Longer term, I hope to use something like this class to let us replace StringSet, StringMap, &co, but what we end up with in order to make that work may look quite different from this. I was just planning to change it as necessary.

rafael added inline comments.Oct 19 2016, 5:28 AM
llvm/include/llvm/ADT/CachedHashString.h
165

It is common practice to declare == out of class.

Do you still need if you declare a StringRef() operator?

jlebar updated this revision to Diff 75214.Oct 19 2016, 2:00 PM

Address Rafael's comments (get rid of explicit operators in favor of implicit
conversions to StringPiece).

jlebar marked an inline comment as done.Oct 19 2016, 2:02 PM

Thank you for the review, Rafael. I like using implicit casts -- this is better!

Couldn't CachedHashString just wrap a CachedHashStringRef?

Or even have a single implementation:

template<bool Owning>
class CachedHashStringRefBase {
  ...

  ~CachedHashStringRefBase() {
    if (owning) delete...
}
using CachedHashStringRef = CachedHashStringRefBase<false>;
using CachedHashString = CachedHashStringRefBase<true>;
rafael accepted this revision.Oct 19 2016, 3:21 PM
rafael edited edge metadata.

LGTM.

I am not c++ expert, but this is probably good enough for post commit review.

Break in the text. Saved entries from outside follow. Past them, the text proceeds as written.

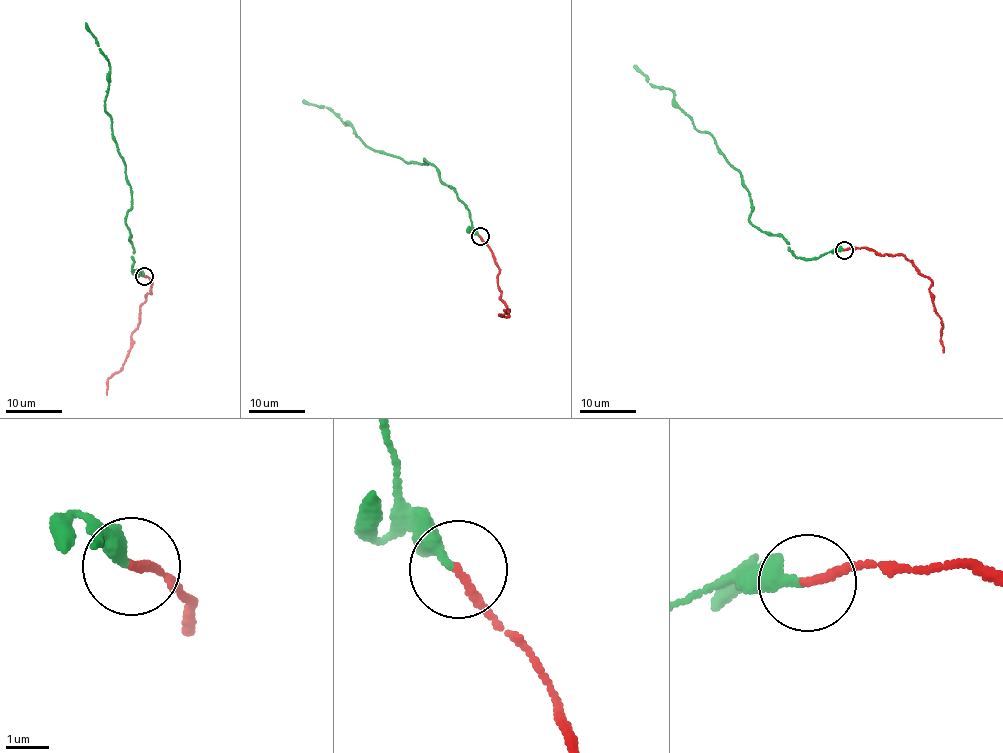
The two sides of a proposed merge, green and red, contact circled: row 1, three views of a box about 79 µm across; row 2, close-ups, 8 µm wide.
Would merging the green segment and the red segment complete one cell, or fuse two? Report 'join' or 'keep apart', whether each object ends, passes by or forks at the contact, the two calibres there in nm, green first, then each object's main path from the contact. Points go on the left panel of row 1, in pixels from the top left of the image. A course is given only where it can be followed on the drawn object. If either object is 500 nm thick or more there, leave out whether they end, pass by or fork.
join | green ends | red ends | 320/200 nm | green via (144, 277), (133, 273), (131, 234), (125, 222), (130, 186), (104, 106), (110, 65), (85, 22) | red via (144, 277), (152, 282), (151, 293), (140, 306), (138, 324), (132, 334), (123, 367), (107, 380), (106, 395)

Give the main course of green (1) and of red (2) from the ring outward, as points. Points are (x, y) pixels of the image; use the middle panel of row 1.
1: (479, 236), (438, 169), (424, 159), (418, 164), (374, 151), (333, 111), (302, 101)
2: (479, 236), (499, 268), (499, 298), (506, 313), (504, 309), (509, 310), (509, 315), (499, 315), (503, 314)

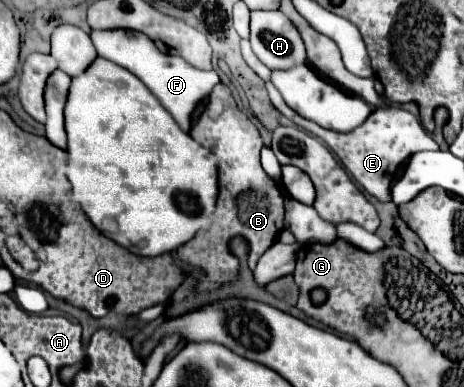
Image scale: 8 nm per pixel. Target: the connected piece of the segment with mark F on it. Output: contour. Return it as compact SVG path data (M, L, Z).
M108 29L108 31L92 31L90 39L100 57L134 73L158 97L158 101L164 105L164 109L176 119L180 129L186 133L190 131L190 113L196 107L196 103L202 97L206 97L214 85L220 83L218 73L214 69L202 71L202 69L186 63L178 55L162 53L154 45L154 41L150 37L146 37L144 33L130 31L130 29Z

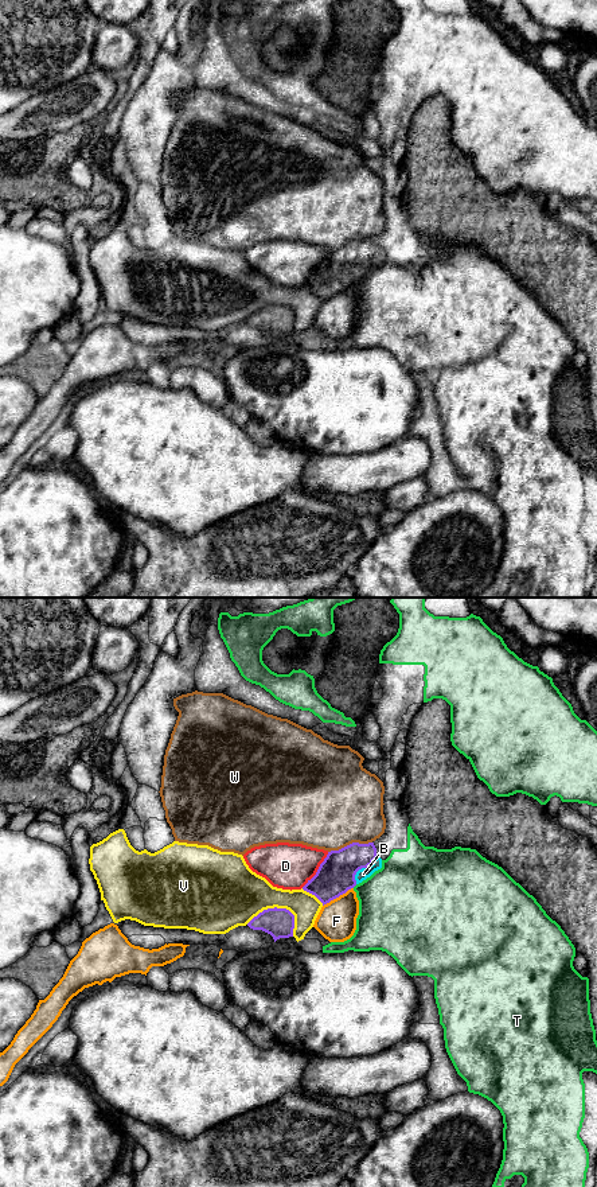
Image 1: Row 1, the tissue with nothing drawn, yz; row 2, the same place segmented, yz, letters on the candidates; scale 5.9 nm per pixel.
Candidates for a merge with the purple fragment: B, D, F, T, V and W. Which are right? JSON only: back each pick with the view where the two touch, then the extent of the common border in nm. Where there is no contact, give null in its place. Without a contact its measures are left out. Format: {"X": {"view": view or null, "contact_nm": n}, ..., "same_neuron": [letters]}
{"B": {"view": "yz", "contact_nm": 220}, "same_neuron": ["B"]}

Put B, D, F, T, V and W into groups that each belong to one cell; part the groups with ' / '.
B / D / F / T / V / W

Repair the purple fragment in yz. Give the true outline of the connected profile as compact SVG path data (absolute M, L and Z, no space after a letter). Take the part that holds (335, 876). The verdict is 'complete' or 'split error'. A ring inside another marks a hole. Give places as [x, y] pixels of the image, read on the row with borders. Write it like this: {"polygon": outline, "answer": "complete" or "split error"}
{"polygon": "M352 842L328 852L316 875L303 887L323 906L346 894L382 868L374 842Z", "answer": "split error"}

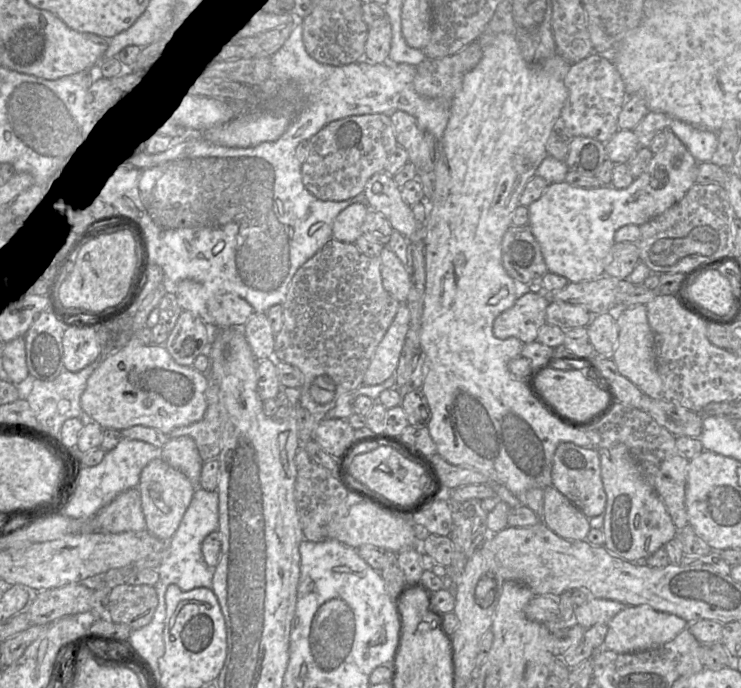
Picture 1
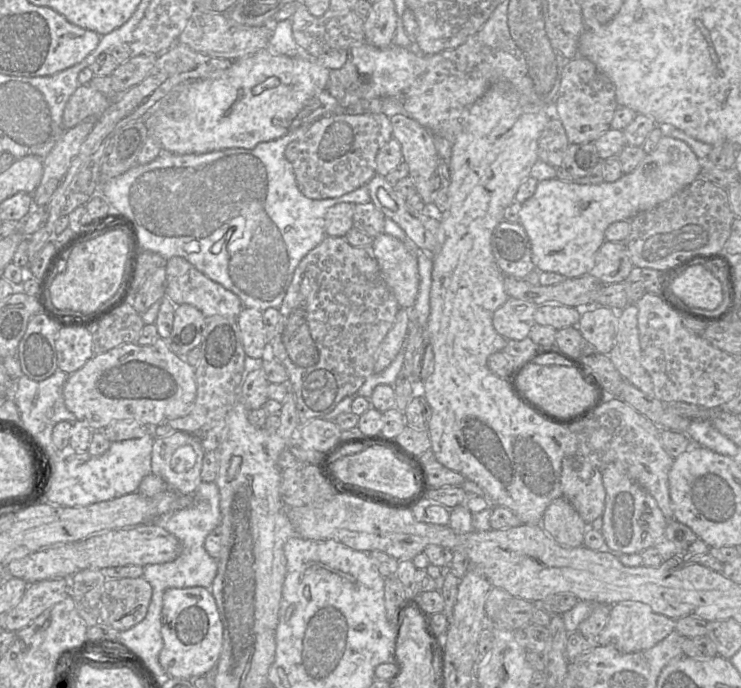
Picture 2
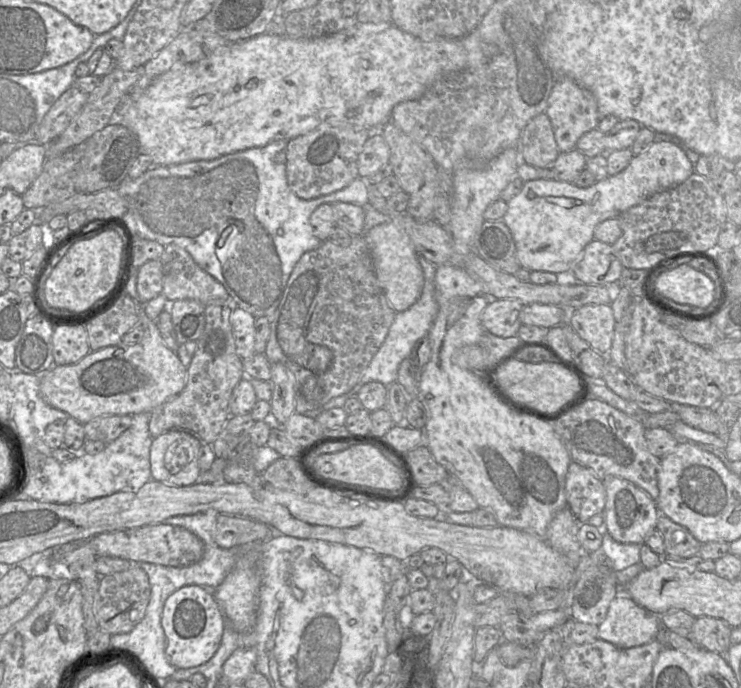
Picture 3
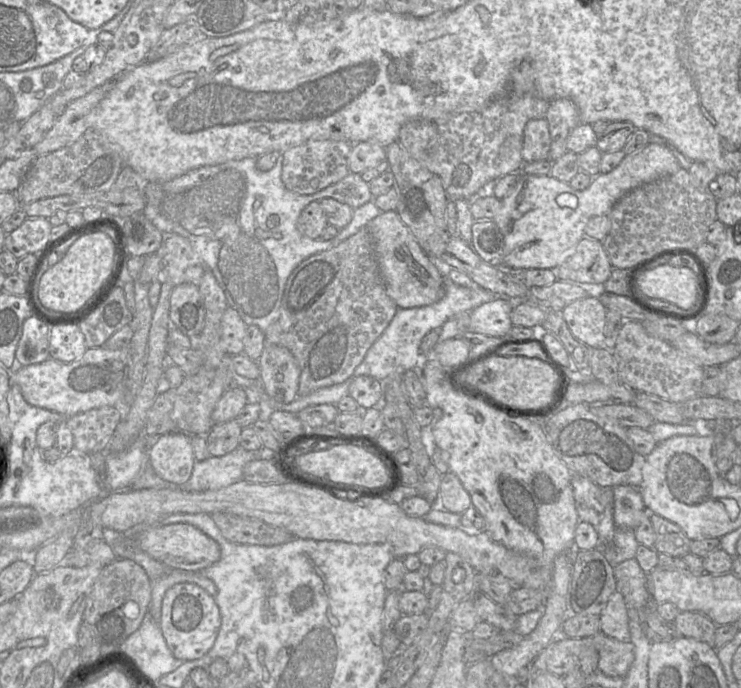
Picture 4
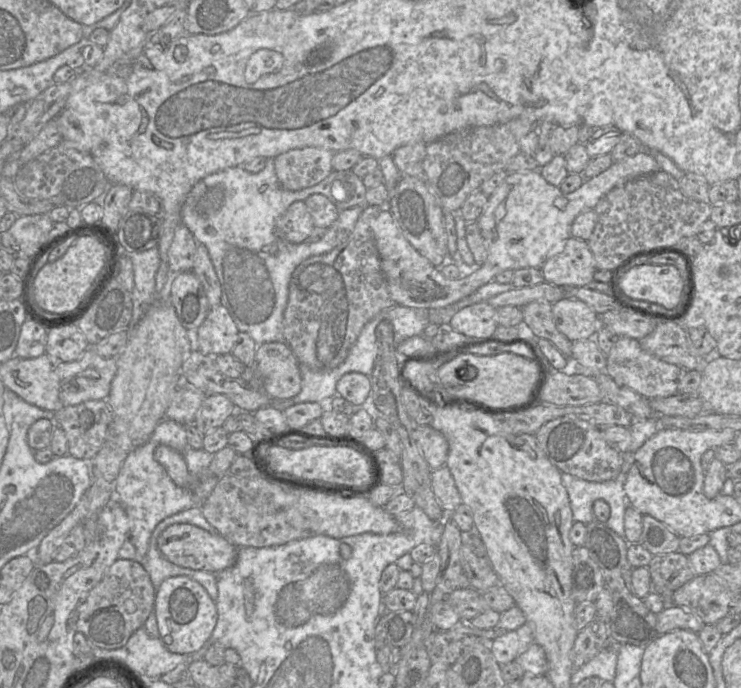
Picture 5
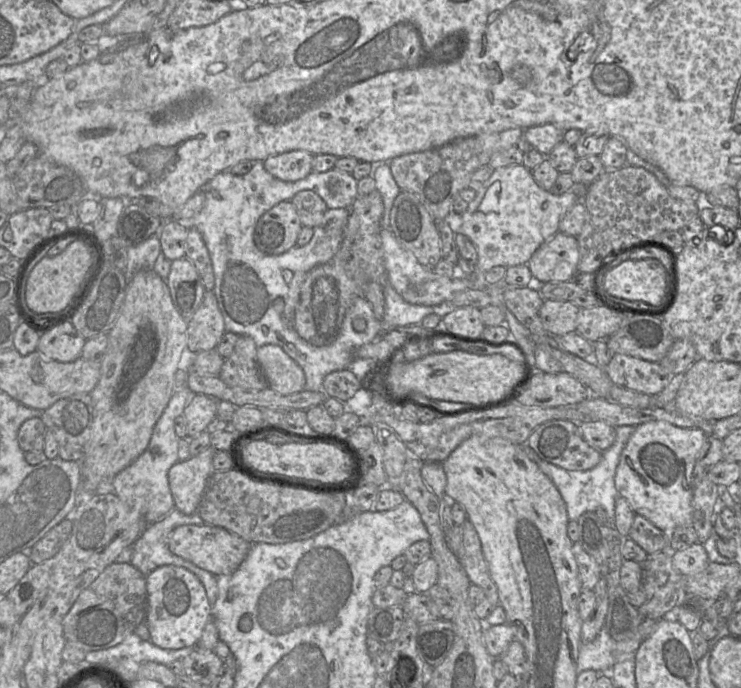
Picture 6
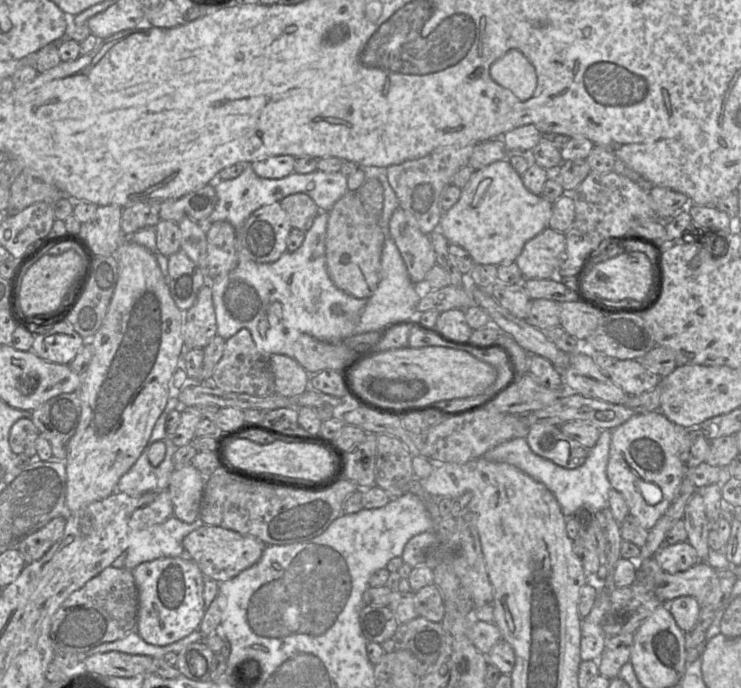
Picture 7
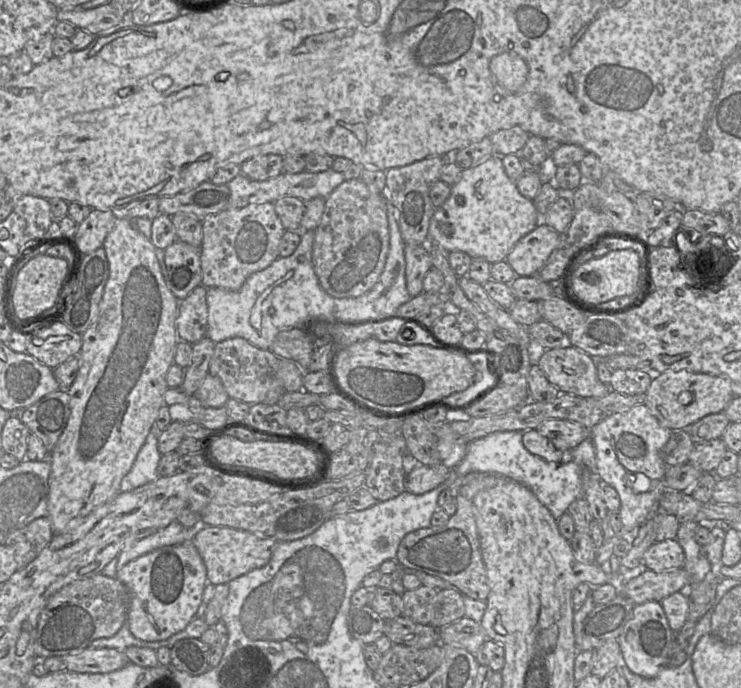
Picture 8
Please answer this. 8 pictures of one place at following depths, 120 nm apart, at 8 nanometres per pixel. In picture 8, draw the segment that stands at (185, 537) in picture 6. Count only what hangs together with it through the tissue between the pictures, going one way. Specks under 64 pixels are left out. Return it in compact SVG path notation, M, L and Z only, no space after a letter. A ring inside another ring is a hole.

This revision is now accepted and ready to land.Oct 19 2016, 3:21 PM
timshen added inline comments.Oct 19 2016, 3:32 PM
llvm/include/llvm/ADT/CachedHashString.h
117

How do you feel about this:

if (this != Other) {
  ~CachedHashString();
  new (this) CachedHashString(Other);
}
return *this;

Likewise for the move assign.

dblaikie added inline comments.
llvm/include/llvm/ADT/CachedHashString.h
117

You can potentially just use the unified copy/move op roughly:

foo &operator=(foo f) {
  swap(*this, f);
}

(you can actually implement the assignment here rather than use a custom swap - then rely on std::swap to be cheap enough - or the other way around, whichever's better/worth it)

& then you do need to implement copy and move ctors, but you've already got those.

jlebar added inline comments.Oct 21 2016, 1:11 PM
llvm/include/llvm/ADT/CachedHashString.h
117

I like this, because the swap function is simple to write. It lets me avoid the problem of blowing up on

CachedHashString x;
x = x;

which I had before.

Thank you for the suggestion!

jlebar updated this revision to Diff 75471.Oct 21 2016, 1:11 PM
jlebar edited edge metadata.

Use swap to implement copy assignment and move.

jlebar marked 3 inline comments as done.Oct 21 2016, 1:12 PM
This revision was automatically updated to reflect the committed changes.

Couldn't CachedHashString just wrap a CachedHashStringRef?

Or even have a single implementation:

template<bool Owning>
class CachedHashStringRefBase {
  ...

  ~CachedHashStringRefBase() {
    if (owning) delete...
}
using CachedHashStringRef = CachedHashStringRefBase<false>;
using CachedHashString = CachedHashStringRefBase<true>;

Ping?

Couldn't CachedHashString just wrap a CachedHashStringRef?

Or even have a single implementation:

template<bool Owning>
class CachedHashStringRefBase {
  ...

  ~CachedHashStringRefBase() {
    if (owning) delete...
}
using CachedHashStringRef = CachedHashStringRefBase<false>;
using CachedHashString = CachedHashStringRefBase<true>;

Ping?

Sorry, forgot to respond to this.

I don't think this is a good idea, because the two classes do not have the same API. In particular, CachedHashString has a conversion to CachedHashStringRef. We would have to enable-if this away.

Also the bodies of about half of the functions would be different. At this point we would not be gaining much from this additional layer of indirection.